What to produce: In the material below, render the lines from the line with "With the asset" up to and including the line with "Copyright 2012 [Jeremy" as a Markdown table with the columns Row and Line. Number each row, and leave out blank lines.

*** Listed entries ***

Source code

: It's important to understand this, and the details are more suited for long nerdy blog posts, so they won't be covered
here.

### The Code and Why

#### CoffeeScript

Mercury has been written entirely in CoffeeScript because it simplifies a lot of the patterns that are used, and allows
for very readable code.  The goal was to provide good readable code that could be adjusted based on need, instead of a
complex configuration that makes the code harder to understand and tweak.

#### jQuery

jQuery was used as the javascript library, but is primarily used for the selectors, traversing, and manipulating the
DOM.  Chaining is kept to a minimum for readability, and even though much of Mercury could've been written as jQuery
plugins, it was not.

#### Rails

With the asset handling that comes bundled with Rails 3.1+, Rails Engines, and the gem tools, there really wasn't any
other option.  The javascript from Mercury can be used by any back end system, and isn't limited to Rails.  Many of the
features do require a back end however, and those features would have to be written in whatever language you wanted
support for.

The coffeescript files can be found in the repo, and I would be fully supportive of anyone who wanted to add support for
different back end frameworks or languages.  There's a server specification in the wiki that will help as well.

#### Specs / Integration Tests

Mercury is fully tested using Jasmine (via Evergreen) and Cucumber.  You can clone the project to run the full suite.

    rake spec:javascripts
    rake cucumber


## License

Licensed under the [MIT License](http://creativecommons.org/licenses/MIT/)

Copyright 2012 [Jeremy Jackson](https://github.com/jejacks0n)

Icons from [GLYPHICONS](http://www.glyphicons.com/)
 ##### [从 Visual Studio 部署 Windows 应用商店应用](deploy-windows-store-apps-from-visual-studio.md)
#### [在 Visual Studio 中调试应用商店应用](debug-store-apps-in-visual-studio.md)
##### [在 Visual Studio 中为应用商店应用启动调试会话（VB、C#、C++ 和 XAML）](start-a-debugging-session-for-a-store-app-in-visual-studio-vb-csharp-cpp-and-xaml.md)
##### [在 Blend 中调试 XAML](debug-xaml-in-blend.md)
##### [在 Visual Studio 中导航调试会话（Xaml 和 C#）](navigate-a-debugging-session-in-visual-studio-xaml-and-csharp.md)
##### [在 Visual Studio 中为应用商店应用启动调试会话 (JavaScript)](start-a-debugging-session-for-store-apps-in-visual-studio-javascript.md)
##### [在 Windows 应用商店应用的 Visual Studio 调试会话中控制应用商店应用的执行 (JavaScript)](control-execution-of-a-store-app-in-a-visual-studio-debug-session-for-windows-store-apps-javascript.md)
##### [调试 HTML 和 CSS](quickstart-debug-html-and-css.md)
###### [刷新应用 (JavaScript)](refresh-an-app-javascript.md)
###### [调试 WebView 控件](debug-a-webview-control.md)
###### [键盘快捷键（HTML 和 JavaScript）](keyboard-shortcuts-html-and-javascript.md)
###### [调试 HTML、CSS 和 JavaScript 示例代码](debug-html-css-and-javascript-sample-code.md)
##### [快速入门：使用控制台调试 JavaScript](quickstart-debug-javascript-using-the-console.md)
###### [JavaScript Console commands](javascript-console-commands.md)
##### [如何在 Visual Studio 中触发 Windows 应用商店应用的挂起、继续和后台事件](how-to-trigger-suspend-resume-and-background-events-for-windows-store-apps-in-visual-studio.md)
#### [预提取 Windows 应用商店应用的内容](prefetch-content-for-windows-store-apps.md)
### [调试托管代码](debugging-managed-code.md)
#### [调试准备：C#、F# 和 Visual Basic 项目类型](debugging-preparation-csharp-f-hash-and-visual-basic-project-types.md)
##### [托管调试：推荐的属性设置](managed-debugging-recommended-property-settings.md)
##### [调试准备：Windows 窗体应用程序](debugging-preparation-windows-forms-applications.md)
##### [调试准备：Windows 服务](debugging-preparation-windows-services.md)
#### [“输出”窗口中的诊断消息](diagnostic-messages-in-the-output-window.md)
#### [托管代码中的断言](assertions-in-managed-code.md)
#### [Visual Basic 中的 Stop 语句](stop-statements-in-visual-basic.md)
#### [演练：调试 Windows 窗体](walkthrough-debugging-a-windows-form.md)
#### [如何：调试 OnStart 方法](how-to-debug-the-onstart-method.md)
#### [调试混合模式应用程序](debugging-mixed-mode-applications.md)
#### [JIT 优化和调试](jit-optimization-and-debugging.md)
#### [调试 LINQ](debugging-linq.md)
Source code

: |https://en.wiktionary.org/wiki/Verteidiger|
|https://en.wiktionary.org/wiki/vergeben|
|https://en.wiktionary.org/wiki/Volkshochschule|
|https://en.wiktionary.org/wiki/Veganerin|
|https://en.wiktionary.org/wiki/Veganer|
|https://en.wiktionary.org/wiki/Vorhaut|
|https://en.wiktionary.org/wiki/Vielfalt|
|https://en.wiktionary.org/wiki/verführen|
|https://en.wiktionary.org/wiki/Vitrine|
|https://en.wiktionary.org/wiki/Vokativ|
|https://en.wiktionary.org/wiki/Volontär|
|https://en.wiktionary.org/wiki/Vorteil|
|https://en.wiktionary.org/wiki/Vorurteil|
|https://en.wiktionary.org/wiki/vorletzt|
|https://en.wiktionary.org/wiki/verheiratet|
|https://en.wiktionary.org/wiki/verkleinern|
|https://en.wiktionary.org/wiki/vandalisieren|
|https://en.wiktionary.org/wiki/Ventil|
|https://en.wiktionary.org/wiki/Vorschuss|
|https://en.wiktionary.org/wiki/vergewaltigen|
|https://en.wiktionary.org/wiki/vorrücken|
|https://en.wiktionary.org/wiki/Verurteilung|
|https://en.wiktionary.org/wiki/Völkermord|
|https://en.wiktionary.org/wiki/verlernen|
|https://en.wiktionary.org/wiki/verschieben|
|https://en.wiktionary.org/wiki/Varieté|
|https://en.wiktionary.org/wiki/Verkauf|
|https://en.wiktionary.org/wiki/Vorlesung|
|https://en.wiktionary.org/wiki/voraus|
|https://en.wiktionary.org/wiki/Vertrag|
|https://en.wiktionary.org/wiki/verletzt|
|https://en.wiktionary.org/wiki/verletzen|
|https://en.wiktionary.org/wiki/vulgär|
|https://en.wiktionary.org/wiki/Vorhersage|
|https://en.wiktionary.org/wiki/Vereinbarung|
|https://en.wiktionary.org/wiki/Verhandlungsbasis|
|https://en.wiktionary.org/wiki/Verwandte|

*** End of Listed entries ***

The completed task:
| Row | Line |
|---|---|
| 1 | With the asset handling that comes bundled with Rails 3.1+, Rails Engines, and the gem tools, there really wasn't any |
| 2 | other option.  The javascript from Mercury can be used by any back end system, and isn't limited to Rails.  Many of the |
| 3 | features do require a back end however, and those features would have to be written in whatever language you wanted |
| 4 | support for. |
| 5 | The coffeescript files can be found in the repo, and I would be fully supportive of anyone who wanted to add support for |
| 6 | different back end frameworks or languages.  There's a server specification in the wiki that will help as well. |
| 7 | #### Specs / Integration Tests |
| 8 | Mercury is fully tested using Jasmine (via Evergreen) and Cucumber.  You can clone the project to run the full suite. |
| 9 |     rake spec:javascripts |
| 10 |     rake cucumber |
| 11 | ## License |
| 12 | Licensed under the [MIT License](http://creativecommons.org/licenses/MIT/) |
| 13 | Copyright 2012 [Jeremy Jackson](https://github.com/jejacks0n) |